=== Work task ===
What needs reproducing is the run of lines in the data below starting at the line with "2: (403, 239)" and ending at the line with "50: (337, 164)", both ends included. Copy it exactly, without pictures, and add nothing.

━━━ Extracted material

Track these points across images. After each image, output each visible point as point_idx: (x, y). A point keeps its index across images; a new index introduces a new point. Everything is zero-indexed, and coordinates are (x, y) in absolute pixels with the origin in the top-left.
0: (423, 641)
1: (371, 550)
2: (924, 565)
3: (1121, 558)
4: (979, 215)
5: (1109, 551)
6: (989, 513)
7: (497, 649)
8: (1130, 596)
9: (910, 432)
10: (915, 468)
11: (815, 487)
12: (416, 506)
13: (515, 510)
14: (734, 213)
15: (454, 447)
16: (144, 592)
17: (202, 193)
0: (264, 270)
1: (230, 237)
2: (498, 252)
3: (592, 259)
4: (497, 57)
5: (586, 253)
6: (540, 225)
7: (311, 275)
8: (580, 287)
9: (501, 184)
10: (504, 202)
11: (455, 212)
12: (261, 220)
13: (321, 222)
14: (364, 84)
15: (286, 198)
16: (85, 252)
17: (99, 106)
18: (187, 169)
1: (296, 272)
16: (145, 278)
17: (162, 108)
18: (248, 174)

━━━━━━
━━━ Extracted material

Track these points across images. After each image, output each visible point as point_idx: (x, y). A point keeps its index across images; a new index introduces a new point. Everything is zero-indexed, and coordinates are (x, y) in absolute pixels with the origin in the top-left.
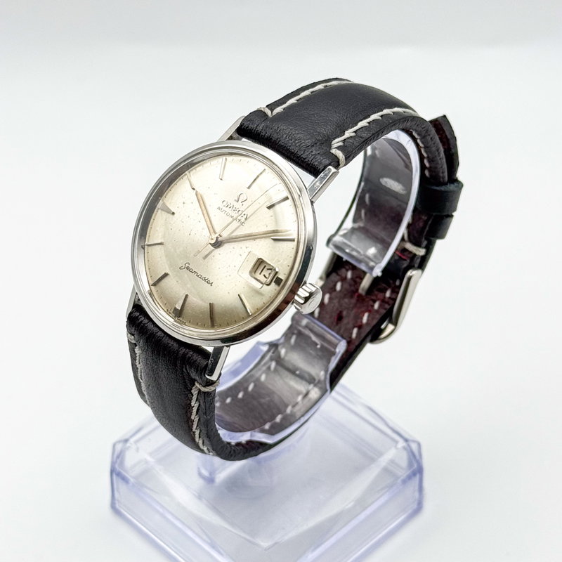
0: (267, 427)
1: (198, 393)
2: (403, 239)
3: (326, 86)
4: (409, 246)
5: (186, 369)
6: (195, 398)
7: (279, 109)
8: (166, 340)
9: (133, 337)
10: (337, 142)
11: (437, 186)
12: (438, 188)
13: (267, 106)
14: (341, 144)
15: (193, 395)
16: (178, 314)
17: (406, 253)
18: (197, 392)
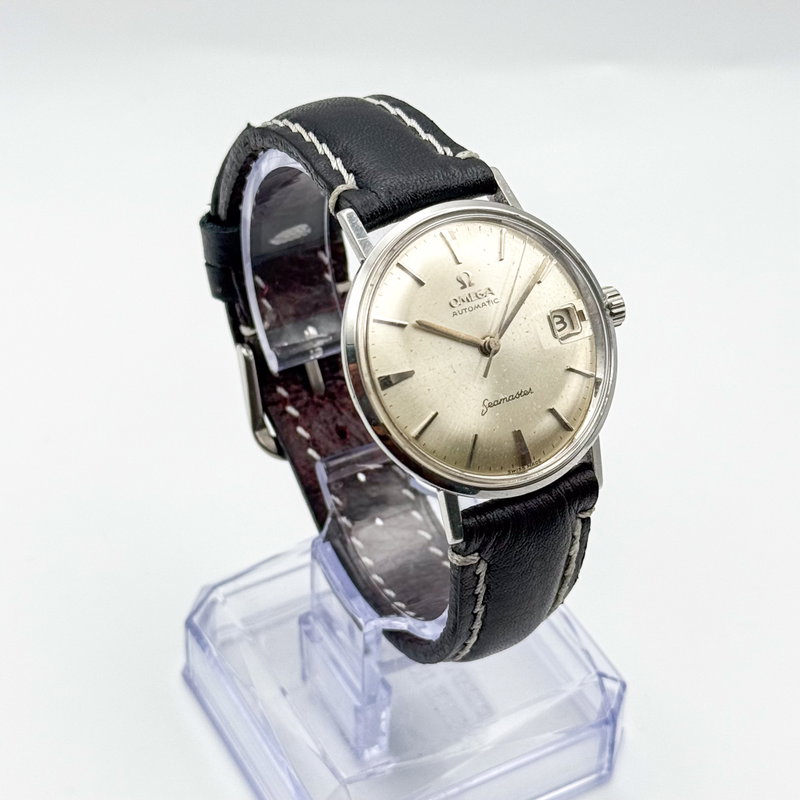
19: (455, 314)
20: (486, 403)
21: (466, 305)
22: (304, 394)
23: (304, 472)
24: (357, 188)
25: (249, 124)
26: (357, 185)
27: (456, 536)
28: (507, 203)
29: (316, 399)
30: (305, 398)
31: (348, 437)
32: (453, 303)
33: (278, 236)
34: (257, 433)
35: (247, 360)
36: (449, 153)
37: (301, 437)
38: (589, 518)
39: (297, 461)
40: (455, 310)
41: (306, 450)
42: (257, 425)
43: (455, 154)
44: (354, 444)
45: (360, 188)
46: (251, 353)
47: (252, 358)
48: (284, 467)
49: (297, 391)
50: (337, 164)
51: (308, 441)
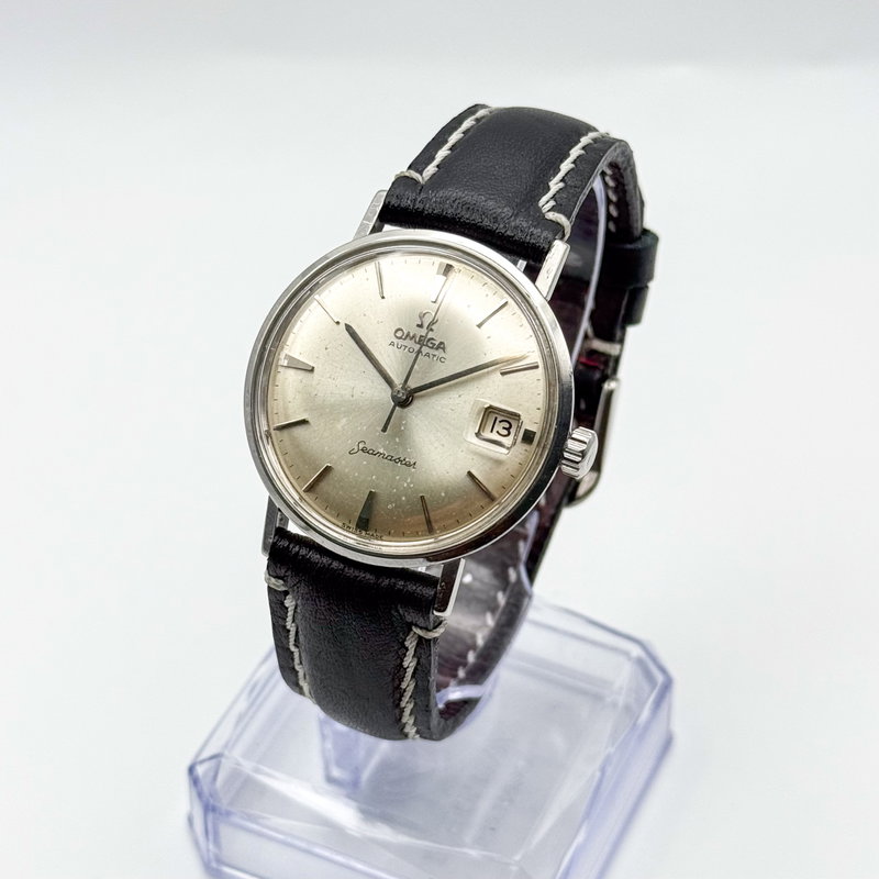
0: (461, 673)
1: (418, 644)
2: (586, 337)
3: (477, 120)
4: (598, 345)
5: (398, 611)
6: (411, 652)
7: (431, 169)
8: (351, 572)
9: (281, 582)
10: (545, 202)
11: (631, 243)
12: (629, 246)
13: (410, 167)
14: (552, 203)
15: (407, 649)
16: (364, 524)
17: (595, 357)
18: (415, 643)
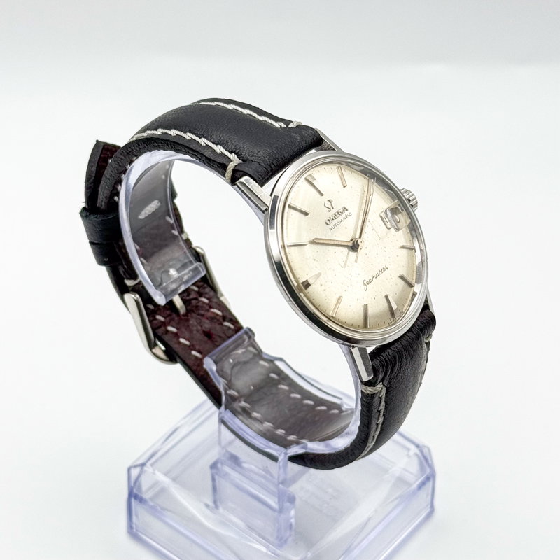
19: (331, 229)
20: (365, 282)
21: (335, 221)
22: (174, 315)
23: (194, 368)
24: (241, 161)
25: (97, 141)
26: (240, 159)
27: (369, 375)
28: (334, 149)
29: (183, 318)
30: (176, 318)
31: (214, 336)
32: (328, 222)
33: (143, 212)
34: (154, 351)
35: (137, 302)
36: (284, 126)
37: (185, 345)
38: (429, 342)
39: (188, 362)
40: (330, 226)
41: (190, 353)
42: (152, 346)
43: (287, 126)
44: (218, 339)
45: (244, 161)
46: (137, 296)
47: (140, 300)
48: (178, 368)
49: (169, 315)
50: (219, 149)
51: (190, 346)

━━━━━━

=== Exercise solution ===
2: (403, 239)
3: (326, 86)
4: (409, 246)
5: (186, 369)
6: (195, 398)
7: (279, 109)
8: (166, 340)
9: (133, 337)
10: (337, 142)
11: (437, 186)
12: (438, 188)
13: (267, 106)
14: (341, 144)
15: (193, 395)
16: (178, 314)
17: (406, 253)
18: (197, 392)
19: (455, 314)
20: (486, 403)
21: (466, 305)
22: (304, 394)
23: (304, 472)
24: (357, 188)
25: (249, 124)
26: (357, 185)
27: (456, 536)
28: (507, 203)
29: (316, 399)
30: (305, 398)
31: (348, 437)
32: (453, 303)
33: (278, 236)
34: (257, 433)
35: (247, 360)
36: (449, 153)
37: (301, 437)
38: (589, 518)
39: (297, 461)
40: (455, 310)
41: (306, 450)
42: (257, 425)
43: (455, 154)
44: (354, 444)
45: (360, 188)
46: (251, 353)
47: (252, 358)
48: (284, 467)
49: (297, 391)
50: (337, 164)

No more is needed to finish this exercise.